This October has been jam-packed with horror offerings for genre fans. Following on the heels of Smile, Netflix cued up the latest Stephen King adaptation, Mr. Harrigan’s Phone, as well as two creepy mini-series, The Midnight Club and The Watcher. Over at Disney Plus, the Marvel Cinematic Universe detoured into horror with the one-off special, Werewolf By Night. We’ve also gotten a Hellraiser reboot, Deadstream, Terrifier 2, and the conclusion to the H40 trilogy, Halloween Ends. That’s a busy month – and it’s not over yet. Amidst this horror onslaught, Spanish-French indie thriller Piggy – a critical favourite at film festivals – has made its way to VOD platforms.
Sara, an overweight girl, has always struggled to fit in. So it’s no surprise when an afternoon swim at the local pool turns into an afternoon of torment. On her walk home, however, Sara watches in horror as a mysterious man attacks and abducts her tormenters. When the police question her later, Sara hesitates and, ultimately says nothing. Torn between wanting revenge and doing the right thing, Sara’s internal conflict slowly boils over into real world tragedy.
Piggy Feels Both Familiar and Refreshing as a Mix of Slasher, Revenge, and Coming-Of-Age Tale
Part slasher movie, part social outcast revenge thriller, and part coming-of-age, Piggy feels both familiar and refreshing. Like any social outcast thriller, writer and director Carlota Pereda uses the first act to introduce us to the socially awkward Sara. And Pereda shows us the exclusionary, brutal treatment Sara endures every day. Younger audiences may be shocked by the cruelty on screen, but Piggy plays out very much like the social thrillers of the 70s and 80s. Pereda’s sun-soaked backdrop visually distinguishes her film. Moreover, there’s a nicely quirky relationship between Sara and her family that maybe grounds this thriller more than older examples. This more grounded atmosphere also makes Sara’s pain and loneliness hit a little harder.
Though it’s initially effective, Piggy admittedly drags a bit in its second act. Still Pereda ratchets things up to nearly unbearable heights in a tense, gore-soaked finale.

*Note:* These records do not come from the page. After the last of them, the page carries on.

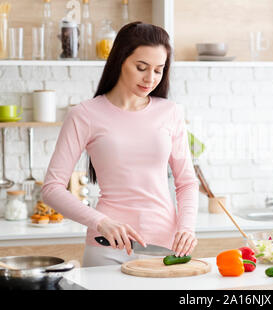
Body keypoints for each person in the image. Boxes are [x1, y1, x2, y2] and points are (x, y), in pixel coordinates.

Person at [41, 22, 199, 267]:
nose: (150, 78)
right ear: (119, 61)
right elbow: (52, 188)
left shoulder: (170, 112)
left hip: (164, 249)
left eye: (159, 70)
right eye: (141, 67)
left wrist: (187, 228)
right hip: (107, 249)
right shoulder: (84, 115)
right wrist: (101, 222)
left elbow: (187, 181)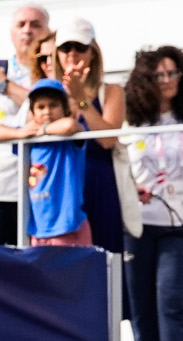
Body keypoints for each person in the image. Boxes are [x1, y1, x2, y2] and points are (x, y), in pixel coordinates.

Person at [122, 46, 183, 341]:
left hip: (180, 224)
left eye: (173, 73)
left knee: (171, 302)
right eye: (159, 75)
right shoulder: (130, 122)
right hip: (138, 225)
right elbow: (119, 166)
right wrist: (131, 187)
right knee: (140, 307)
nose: (167, 80)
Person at [0, 5, 52, 245]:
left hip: (43, 190)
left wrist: (4, 85)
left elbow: (53, 110)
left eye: (35, 25)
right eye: (21, 25)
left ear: (47, 31)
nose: (28, 31)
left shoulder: (53, 73)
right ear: (11, 32)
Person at [53, 20, 125, 255]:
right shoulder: (48, 93)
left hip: (99, 181)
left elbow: (107, 139)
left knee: (105, 258)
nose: (72, 53)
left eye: (80, 47)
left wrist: (81, 98)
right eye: (66, 48)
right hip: (61, 183)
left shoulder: (111, 91)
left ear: (92, 52)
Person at [0, 78, 92, 246]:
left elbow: (69, 125)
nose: (47, 112)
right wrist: (20, 133)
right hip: (38, 228)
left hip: (67, 226)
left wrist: (41, 130)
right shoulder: (30, 138)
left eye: (53, 105)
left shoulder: (69, 139)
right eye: (40, 107)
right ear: (32, 111)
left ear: (65, 108)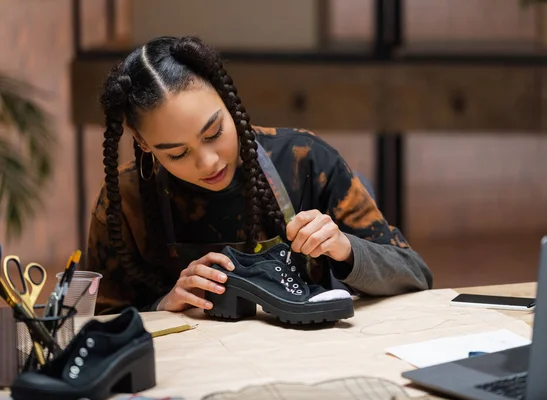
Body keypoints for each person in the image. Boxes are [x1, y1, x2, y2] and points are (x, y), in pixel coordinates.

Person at [84, 35, 433, 315]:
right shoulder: (125, 200)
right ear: (143, 143)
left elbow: (416, 275)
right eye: (177, 153)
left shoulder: (303, 159)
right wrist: (162, 306)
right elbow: (96, 320)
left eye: (214, 133)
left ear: (227, 100)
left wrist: (346, 249)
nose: (208, 163)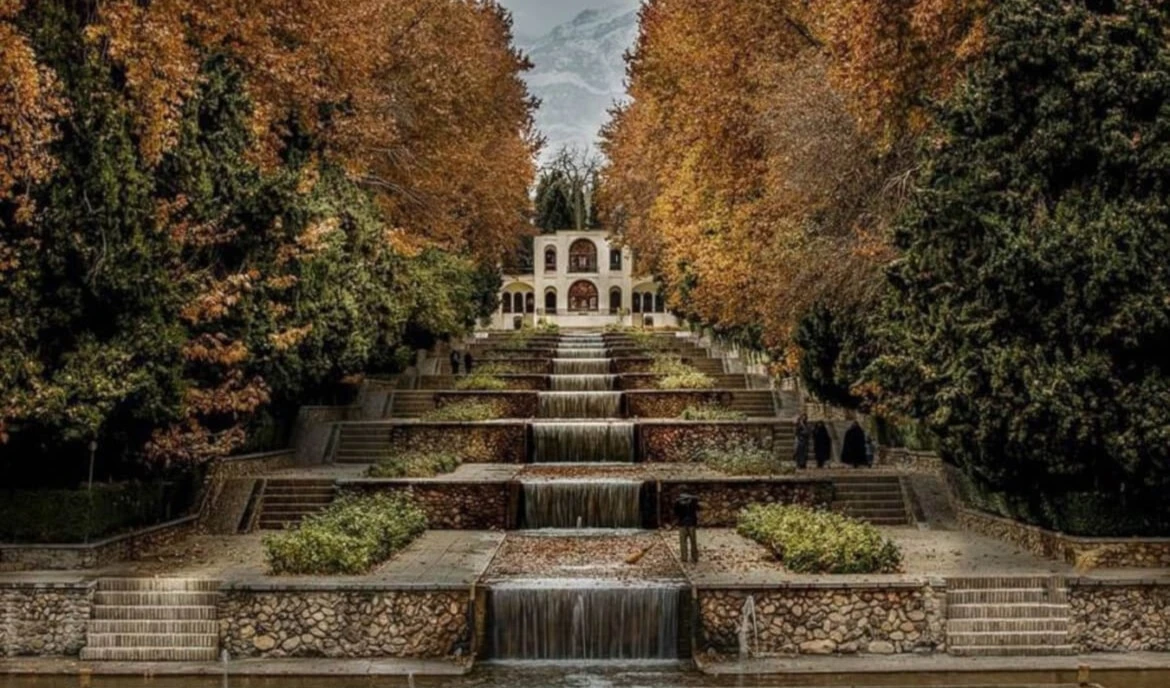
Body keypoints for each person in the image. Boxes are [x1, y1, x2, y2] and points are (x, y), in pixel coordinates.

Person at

There’s little of the movie’s promised gore or overt horror in the first act. Much of Piggy’s discomfort emerges from the bullies’ treatment of Sara. When our silent, hulking killer emerges from the public pool, the mystery around him – and a disturbing image beneath the water – feel subtly unnerving. After establishing the thriller’s moral dilemma, Pereda slows things down to explore Sara’s turmoil as she’s tugged by guilt, her mother, and the townspeople. Though it’s initially effective, Piggy admittedly drags a bit in its second act. Still Pereda ratchets things up to nearly unbearable heights in a tense, gore-soaked finale. Perhaps some audiences may find the ‘revenge’ aspect of Piggy somewhat underwhelming. Yet it’s also a more subversive take that’s more in keeping with Pereda’s story.
Piggy Finds Laura Galan Putting a Human Face On Bullying
In addition to Pereda’s apt grasp of the genres, Laura Galan’s performance as the lonely ‘Sara’ is a remarkably good one. On one hand, Piggy boasts a premise that at once distinguishes it from other straightforward revenge thrillers. But it also threatens to pull the thriller into increasingly unbelievable territory. It’s Galan’s embodiment of probably how every bullied teen feels that makes her reluctance to tell the police what she’s seen more plausible. That is, Galan drives home both the sense of desperation to fit in alongside a buried rage at her mistreatment. All of these elements are mixed in with a natural adolescent awkwardness resulted in a layered performance.
…Laura Galan’s performance as the lonely ‘Sara’ is a remarkably good one.
Expectations of revenge thrillers dictate that the oppressors get a brutal comeuppance. How Piggy unfolds may divide some audiences. Ultimately, it’s Pereda’s decision to subvert these expectations that elevate Piggy above more generic revenge thrillers. And it’s in this respect, where the movie leans into something of a ‘coming-of-tale’ wherein Sara breaks free of her fears and doubts, and inevitably fights for herself. If it’s not quite what audiences expect, it proves to be cathartic and emotionally satisfying. This is a more thematically-rich revenge thriller better-suited for this era.
Piggy Overcomes a Slow Middle Act to Mostly Satisfy
After an emotionally challenging first third, Piggy loses some its momentum before ending on an a poignant note. Even if its middle act loses a bit of tension, Laura Galán’s performance ensures you’re always invested in where the movie is going. If there’s any other shortcoming, Pereda doesn’t quite push its revenge premise as far as some viewers might hope. Whether that’s a positive or negative largely depends on expectations. Some may find Piggy’s detour away from the excesses of 70s and 80s revenge movies to be refreshingly subversive. Regardless this Spanish horror-thriller remains compelling from start to finish.